The Bank of England left interest rates at 0.5 per cent and kept its asset-buying program on hold on Thursday following signs Britain's economic recovery is not slowing as rapidly as feared.
The BoE's decision contrasts with a move by the U.S. Federal Reserve on Wednesday to buy $600-billion of bonds with new money over the next eight months, after what it called "disappointingly slow" progress towards its economic targets.
The rate decision had been anticipated by all 63 analysts in a Reuters poll. The only analyst who had forecast more QE this month when polled last week revised his call on Wednesday after firmer-than-expected services PMI data.
Unexpectedly strong U.K. growth data for the third quarter and surveys indicating that manufacturing and service sector activity is still growing may have encouraged BoE policy makers to hold off injecting any further monetary stimulus for now.
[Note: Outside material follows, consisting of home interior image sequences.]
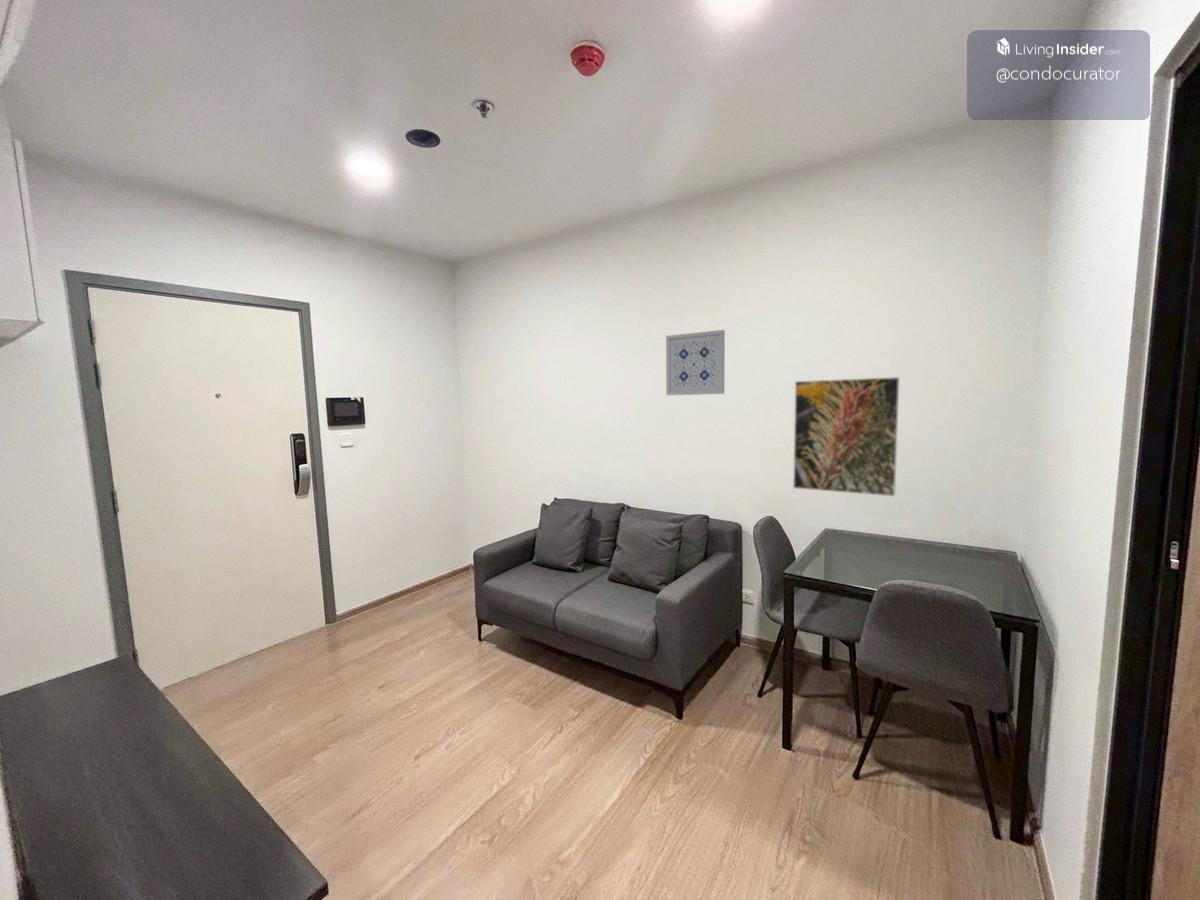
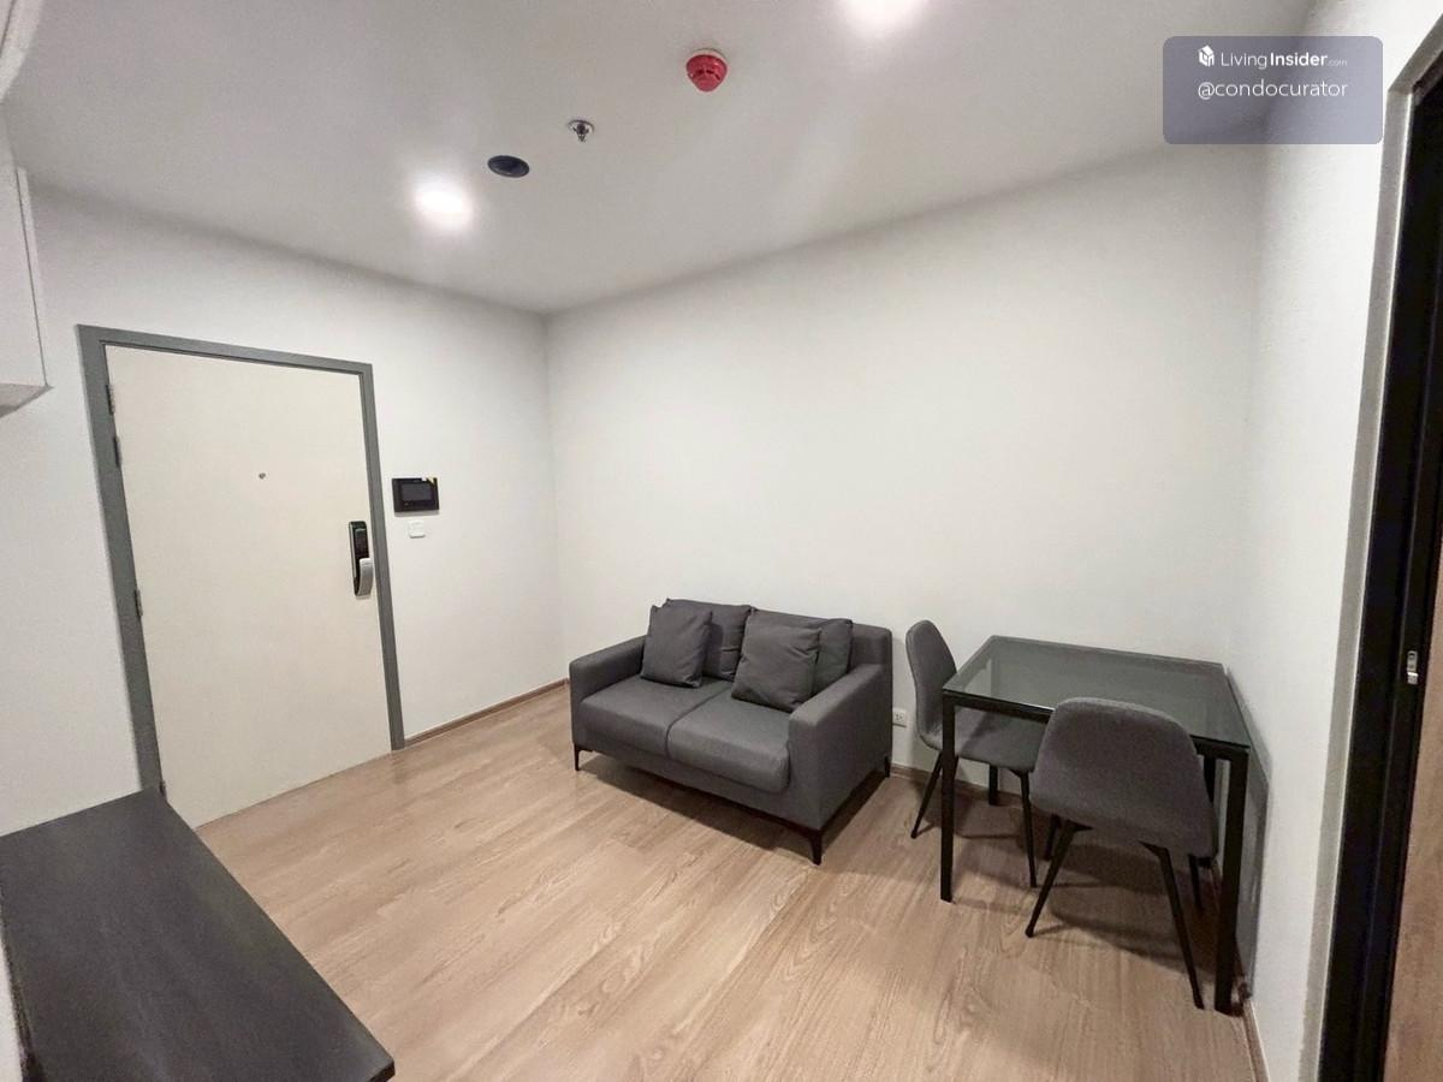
- wall art [665,329,726,396]
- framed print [792,376,901,497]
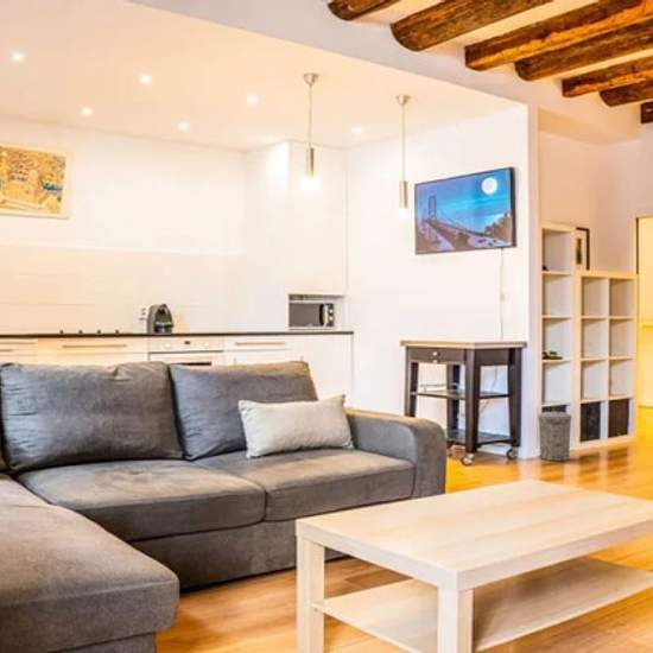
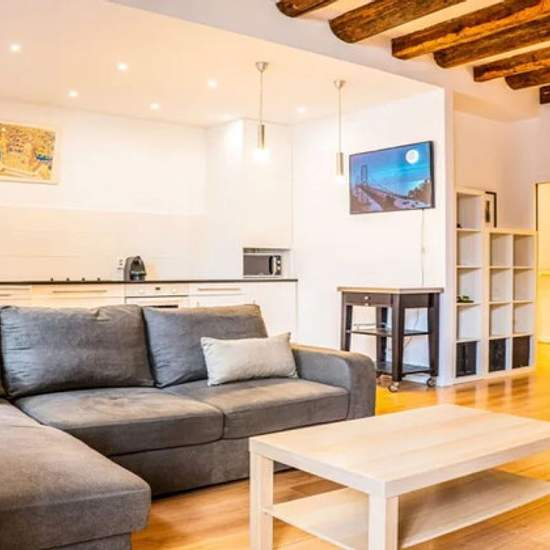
- trash can [537,410,573,462]
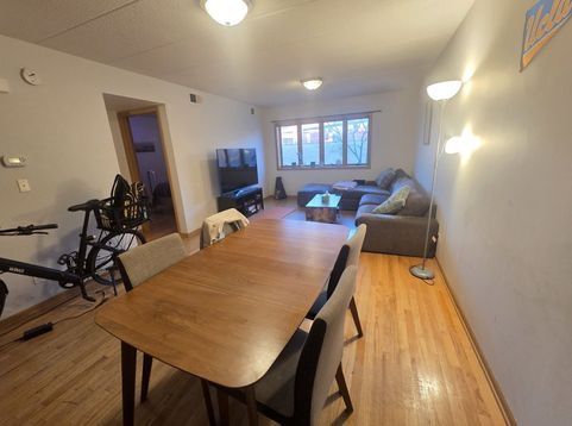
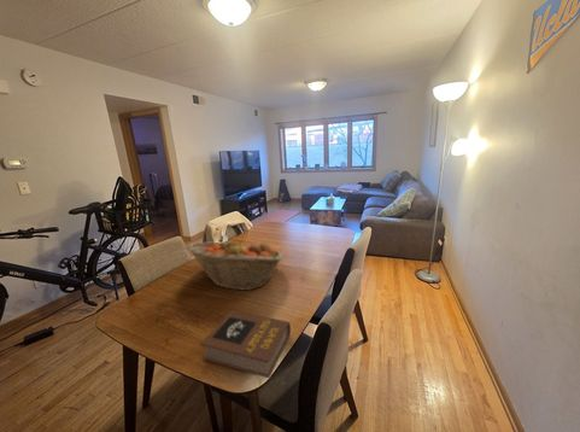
+ book [199,309,292,379]
+ fruit basket [184,238,285,291]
But there is a chance the U.K. central bank may eventually decide that more stimulus is needed to shore up the economy against deep government spending cuts, and a significant number of analysts reckon that could come in February.
One Monetary Policy Committee member, Adam Posen, voted in October for a £50-billion pound expansion of the BoE's £200-billion asset purchase program and is likely to have done the same this month, while Andrew Sentance will probably have reiterated his call for higher rates.
Minutes to the Nov. 3-4 meeting published on Nov. 17 will reveal whether either man was able to win broader support on the MPC.